To take up the Buddha’s training is thus to draw a distinction, even a sharp distinction, between our characters (proclivities, dispositions, habits, etc.) as they are now, and the ideals to which we should aspire and seek to embody by our practice of the Buddhist path. The mental dispositions we must acknowledge and seek to rectify are our kilesas, the defilements or afflictions: the three root-defilements of greed, aversion and delusion, and their many offshoots such as anger, obstinacy, arrogance, vanity, jealousy, selfishness, hypocrisy, etc.
So the great affirmation to which the Buddhist path points us is not the wonders of our “ordinary mind,” but of the mind that has been illuminated by true wisdom, the mind that has been purified of all taints and corruptions, the mind that has been liberated from all bonds and fetters and has become suffused with a universal love and compassion that spring from the depth and clarity of understanding. The practice of the Buddhist path is the systematic way to close the gap between our ordinary unenlightened mind and the enlightened, liberated state towards which we aspire, a state which rises to and merges with the Deathless.
To reach this transcendent goal requires training, a precise, detailed and systematic process of training, and fundamental to this whole course of training is the endeavor to master and control one’s own mind. One begins with the development of such fundamental qualities as faith, devotion, moral virtue and generosity, proceeds through the development of concentration, and then arrives at direct insight and true wisdom.

__Work item__: What three root-defilements does the text on Buddhist training name? The entries have no connection to the text on Buddhist training.

__Material provided__:
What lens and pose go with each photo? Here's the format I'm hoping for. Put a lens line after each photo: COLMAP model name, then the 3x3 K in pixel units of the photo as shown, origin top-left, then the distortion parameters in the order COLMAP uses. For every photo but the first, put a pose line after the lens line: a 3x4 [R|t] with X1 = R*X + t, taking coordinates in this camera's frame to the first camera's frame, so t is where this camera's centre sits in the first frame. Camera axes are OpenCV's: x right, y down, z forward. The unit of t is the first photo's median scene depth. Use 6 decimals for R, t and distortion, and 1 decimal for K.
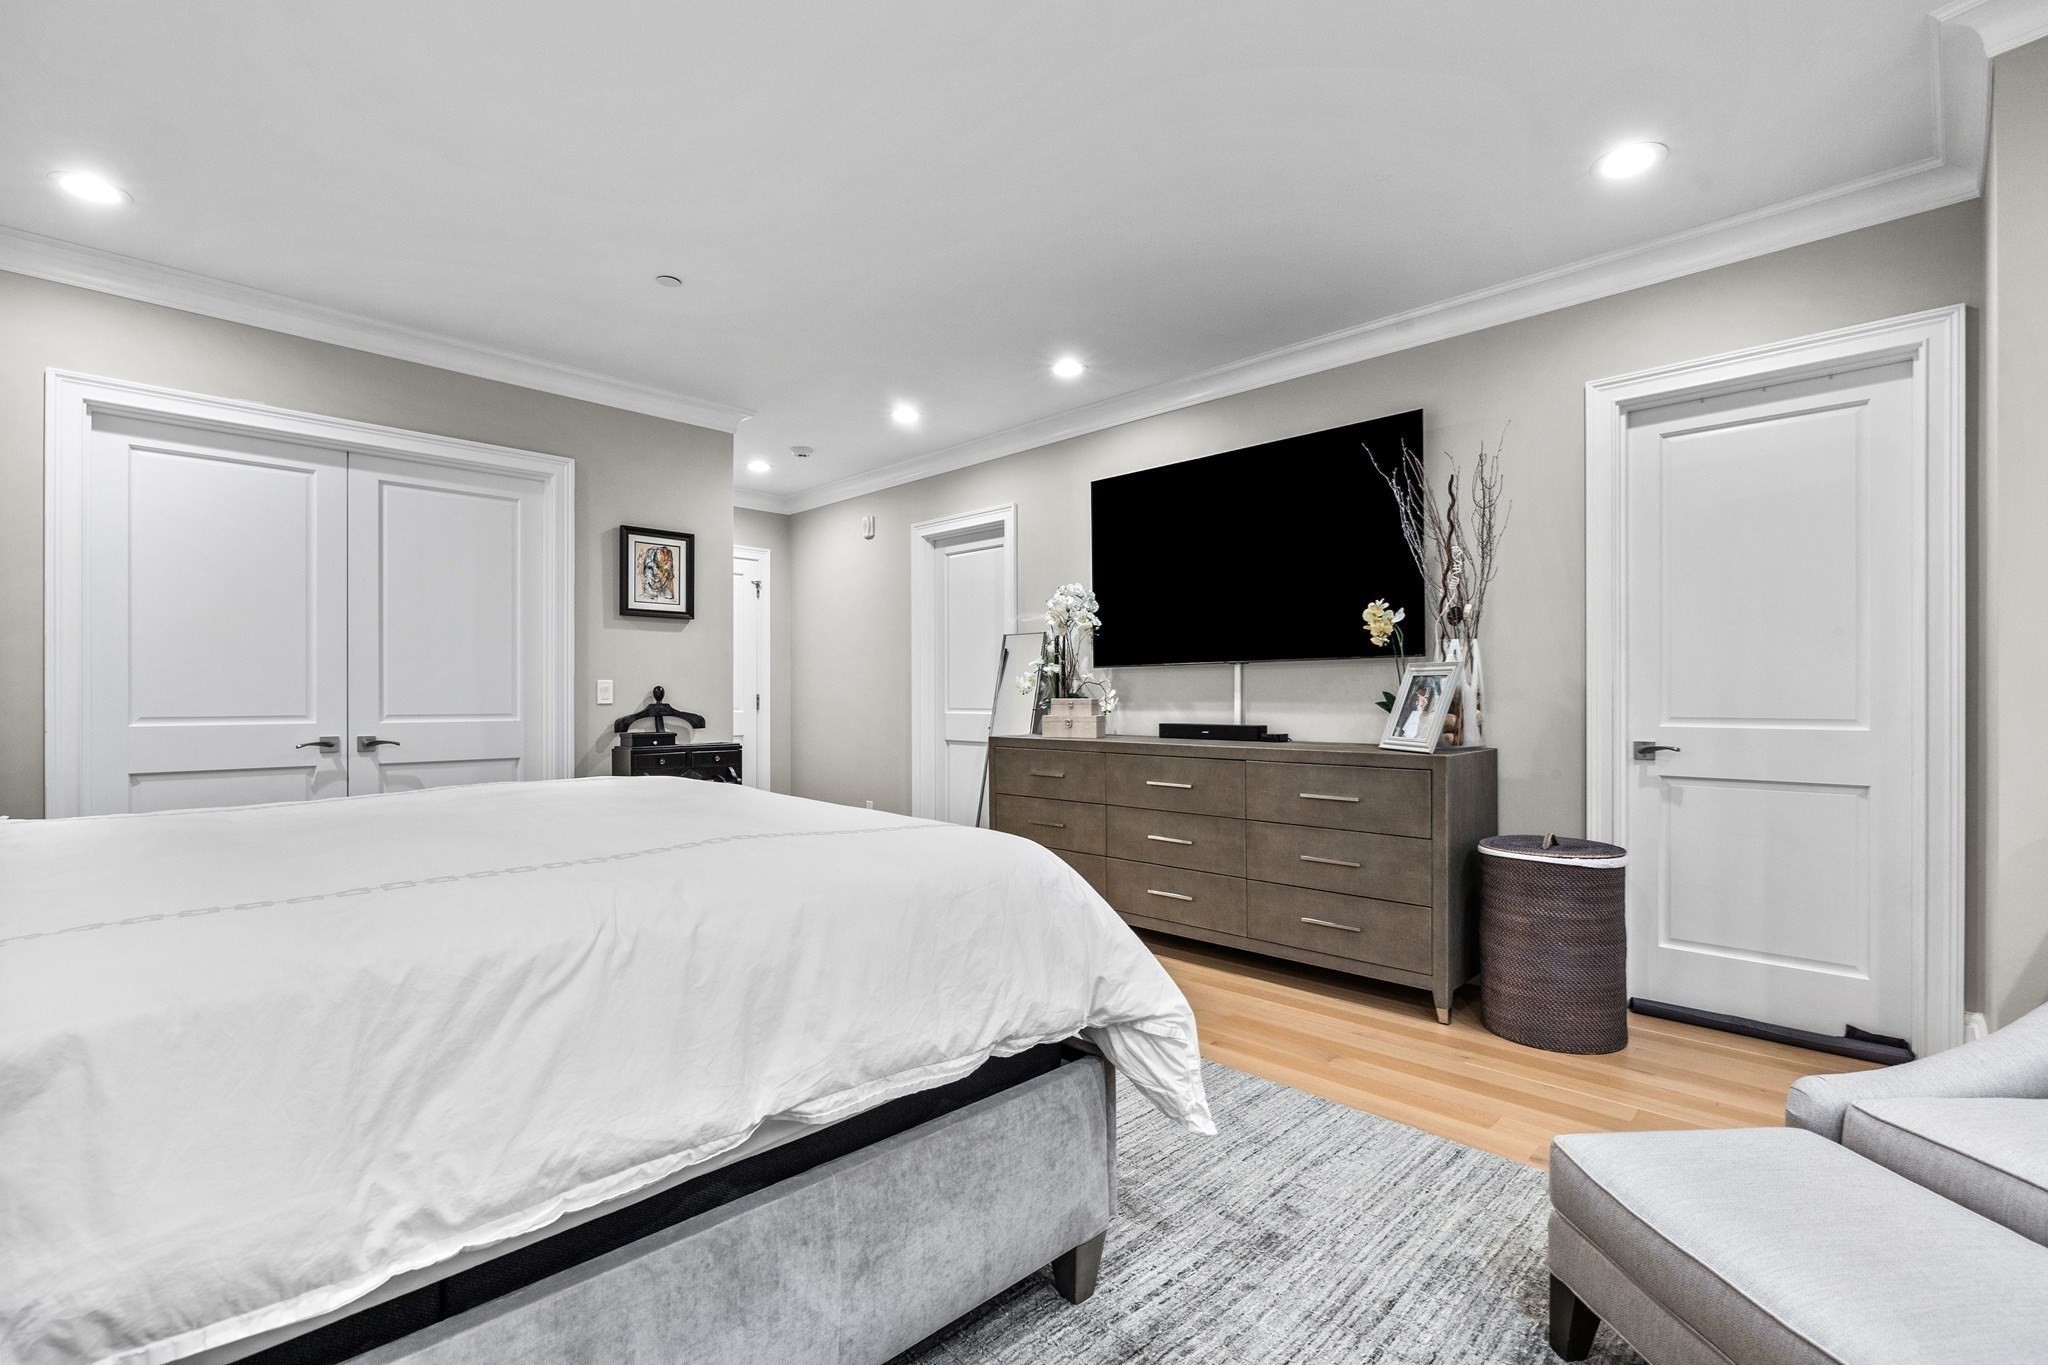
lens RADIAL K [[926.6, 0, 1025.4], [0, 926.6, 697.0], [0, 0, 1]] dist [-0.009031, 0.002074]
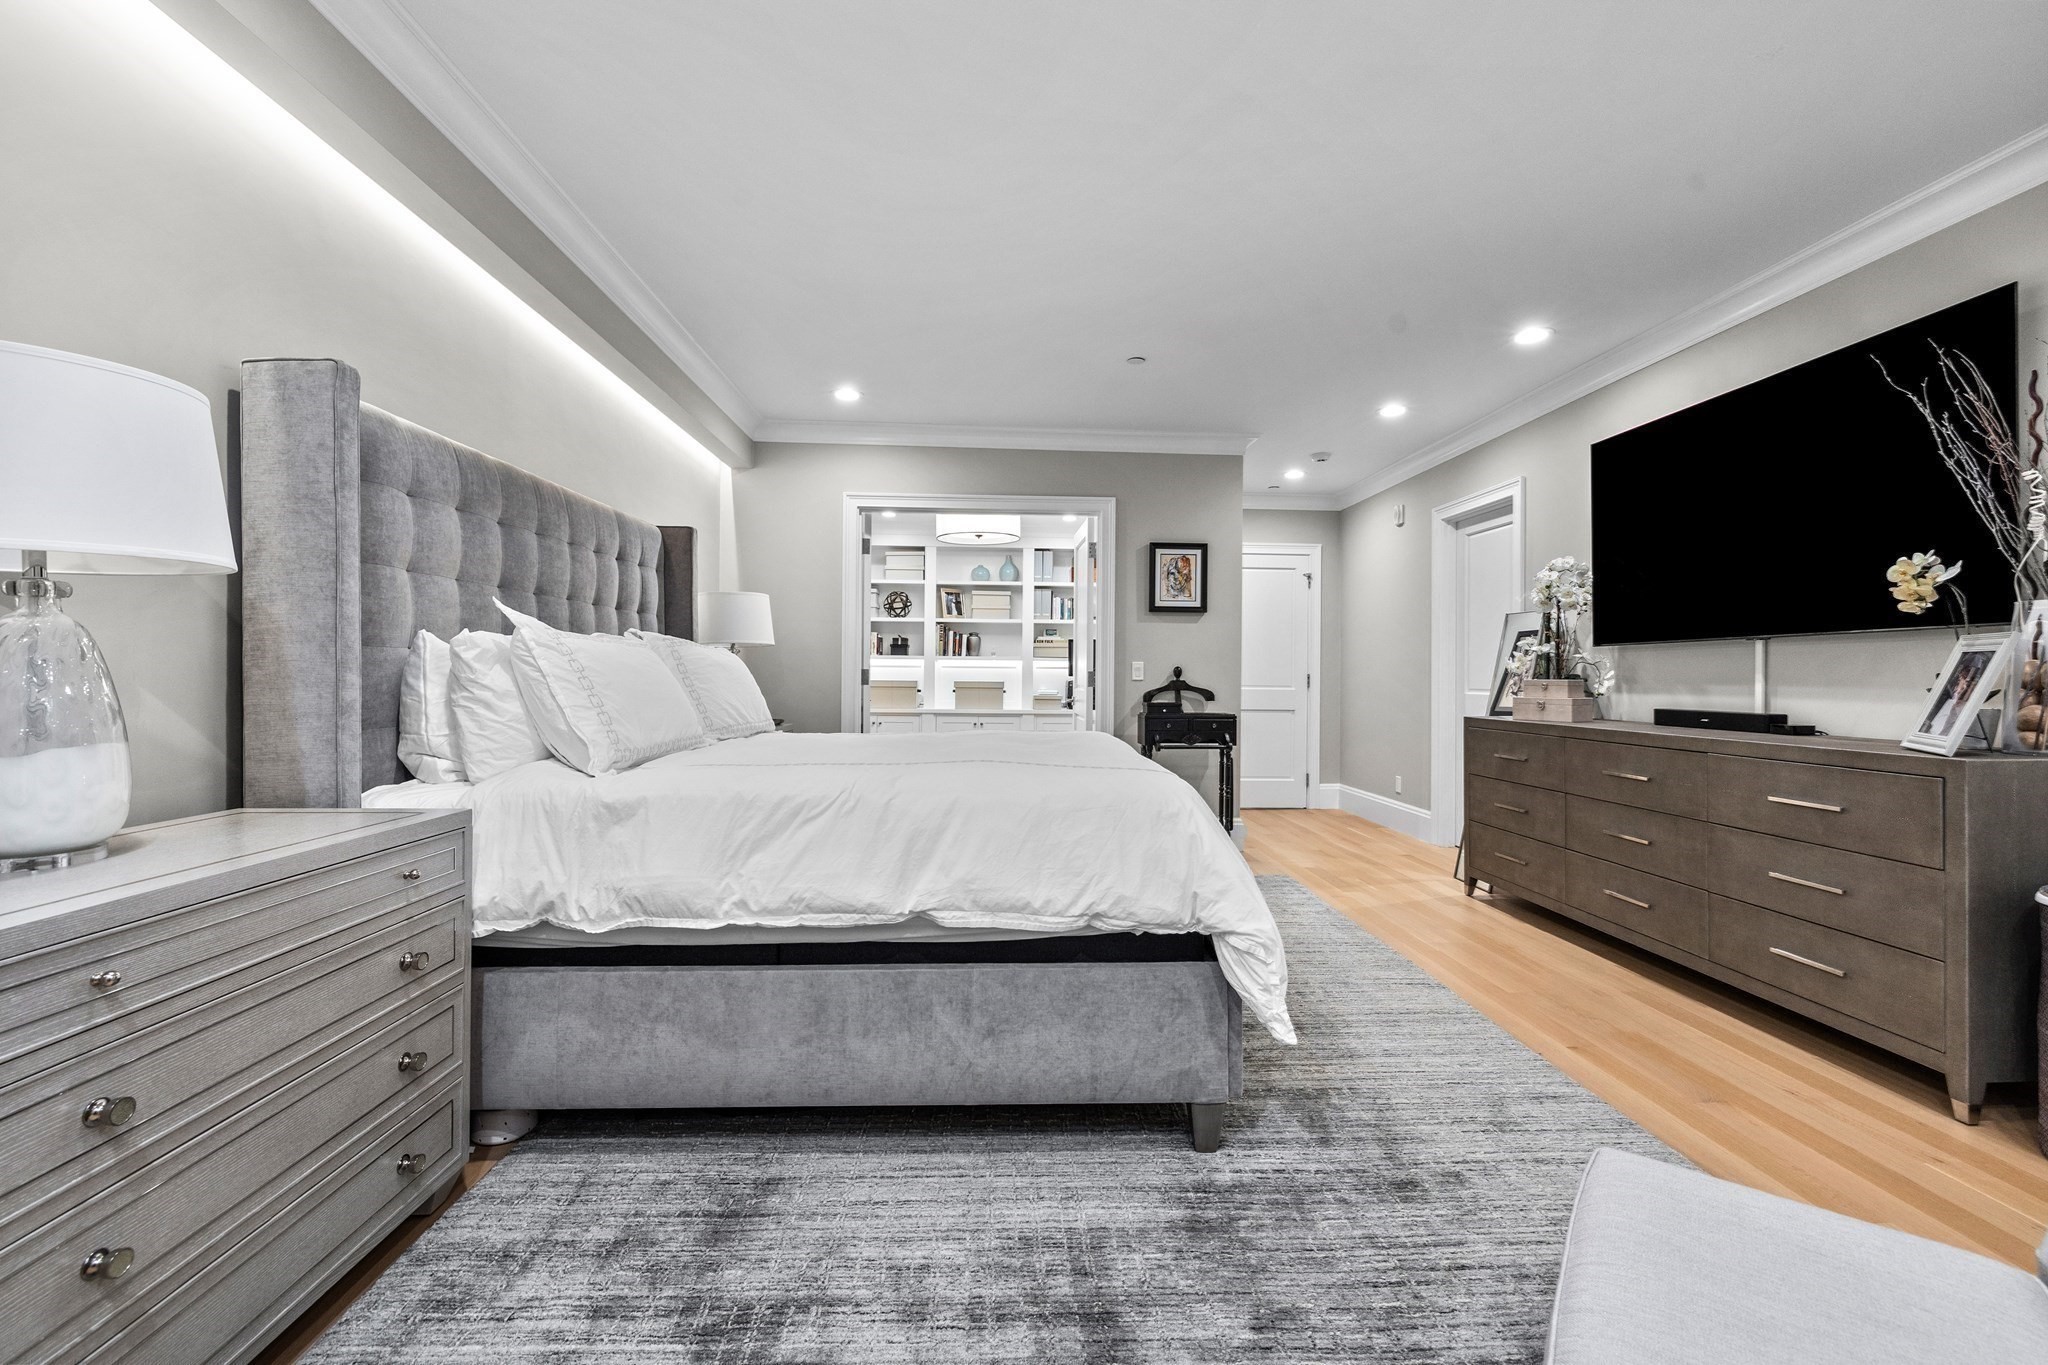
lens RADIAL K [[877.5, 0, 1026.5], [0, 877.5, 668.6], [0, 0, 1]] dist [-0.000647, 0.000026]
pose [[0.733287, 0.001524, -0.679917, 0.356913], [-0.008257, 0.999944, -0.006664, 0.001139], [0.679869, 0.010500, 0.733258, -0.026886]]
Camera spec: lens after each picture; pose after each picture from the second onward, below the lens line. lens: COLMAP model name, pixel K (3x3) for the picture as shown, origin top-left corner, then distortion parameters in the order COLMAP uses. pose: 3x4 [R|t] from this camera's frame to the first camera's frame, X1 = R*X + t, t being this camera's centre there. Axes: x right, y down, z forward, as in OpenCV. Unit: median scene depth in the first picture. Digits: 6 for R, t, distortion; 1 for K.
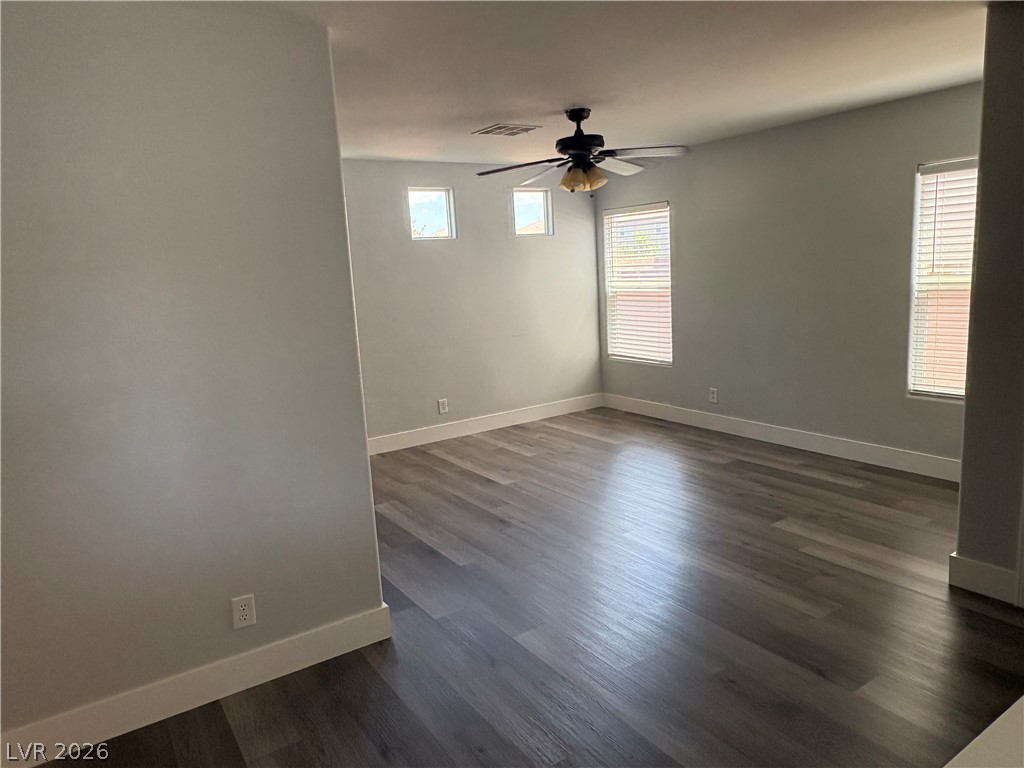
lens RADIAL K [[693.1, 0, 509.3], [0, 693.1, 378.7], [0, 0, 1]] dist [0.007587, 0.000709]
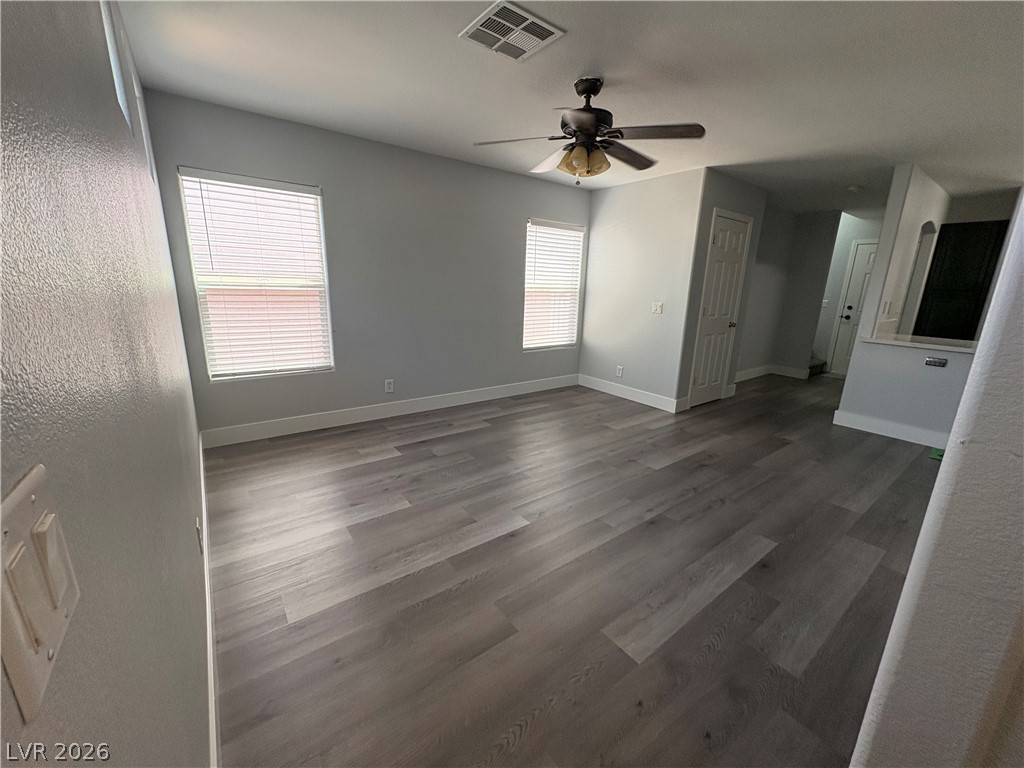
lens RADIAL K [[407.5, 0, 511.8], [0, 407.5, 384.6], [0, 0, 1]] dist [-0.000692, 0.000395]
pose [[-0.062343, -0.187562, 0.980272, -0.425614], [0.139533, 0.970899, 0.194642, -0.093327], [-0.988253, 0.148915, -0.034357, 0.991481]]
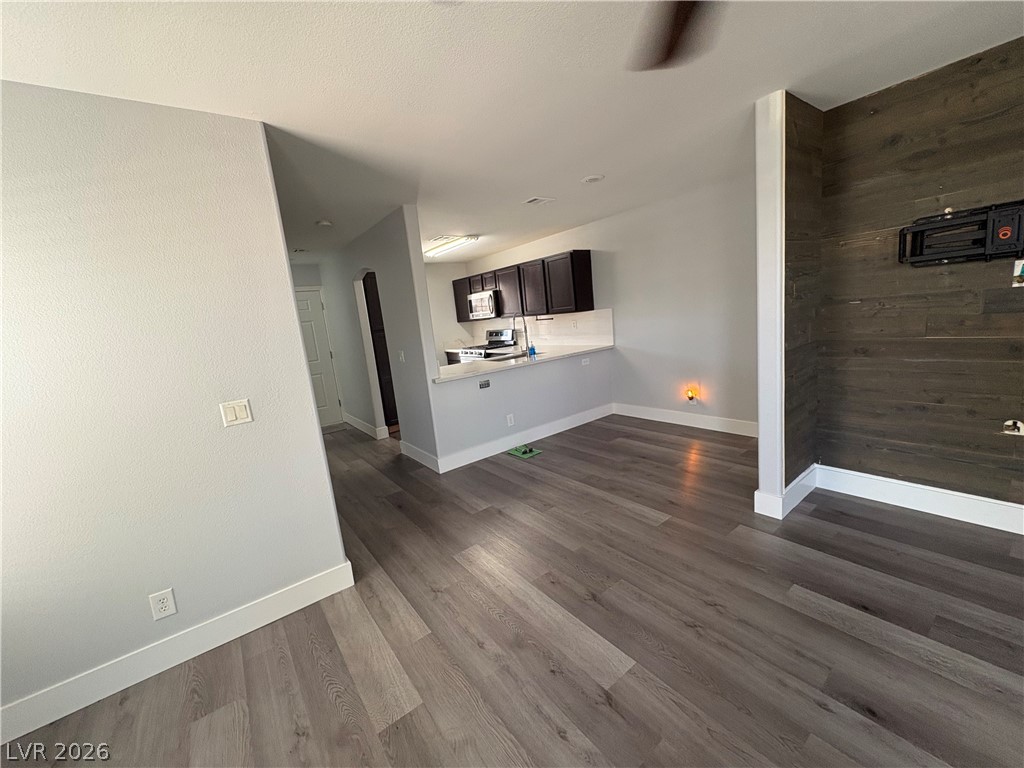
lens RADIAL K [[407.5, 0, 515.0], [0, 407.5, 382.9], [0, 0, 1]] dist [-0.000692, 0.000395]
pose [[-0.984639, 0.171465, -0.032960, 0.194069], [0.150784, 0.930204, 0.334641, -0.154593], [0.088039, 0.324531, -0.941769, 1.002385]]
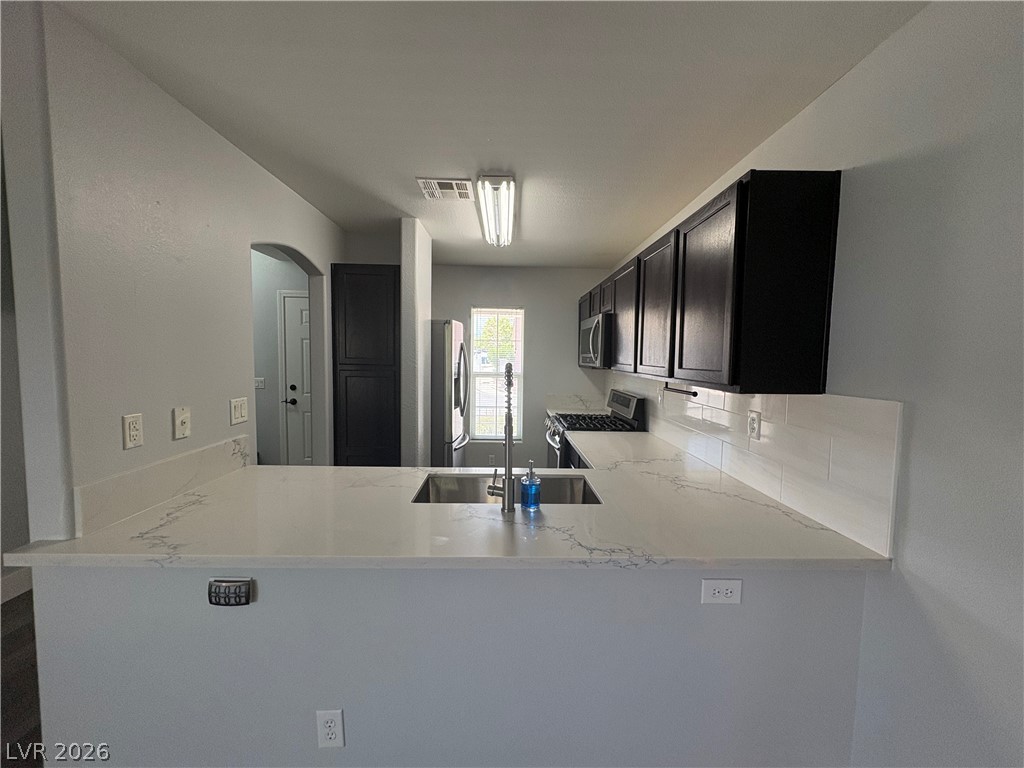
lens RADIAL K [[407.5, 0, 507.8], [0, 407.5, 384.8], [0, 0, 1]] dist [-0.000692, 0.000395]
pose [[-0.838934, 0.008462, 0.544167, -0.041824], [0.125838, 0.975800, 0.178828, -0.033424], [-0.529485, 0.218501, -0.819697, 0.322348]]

__Answer space__: Greed, aversion and delusion.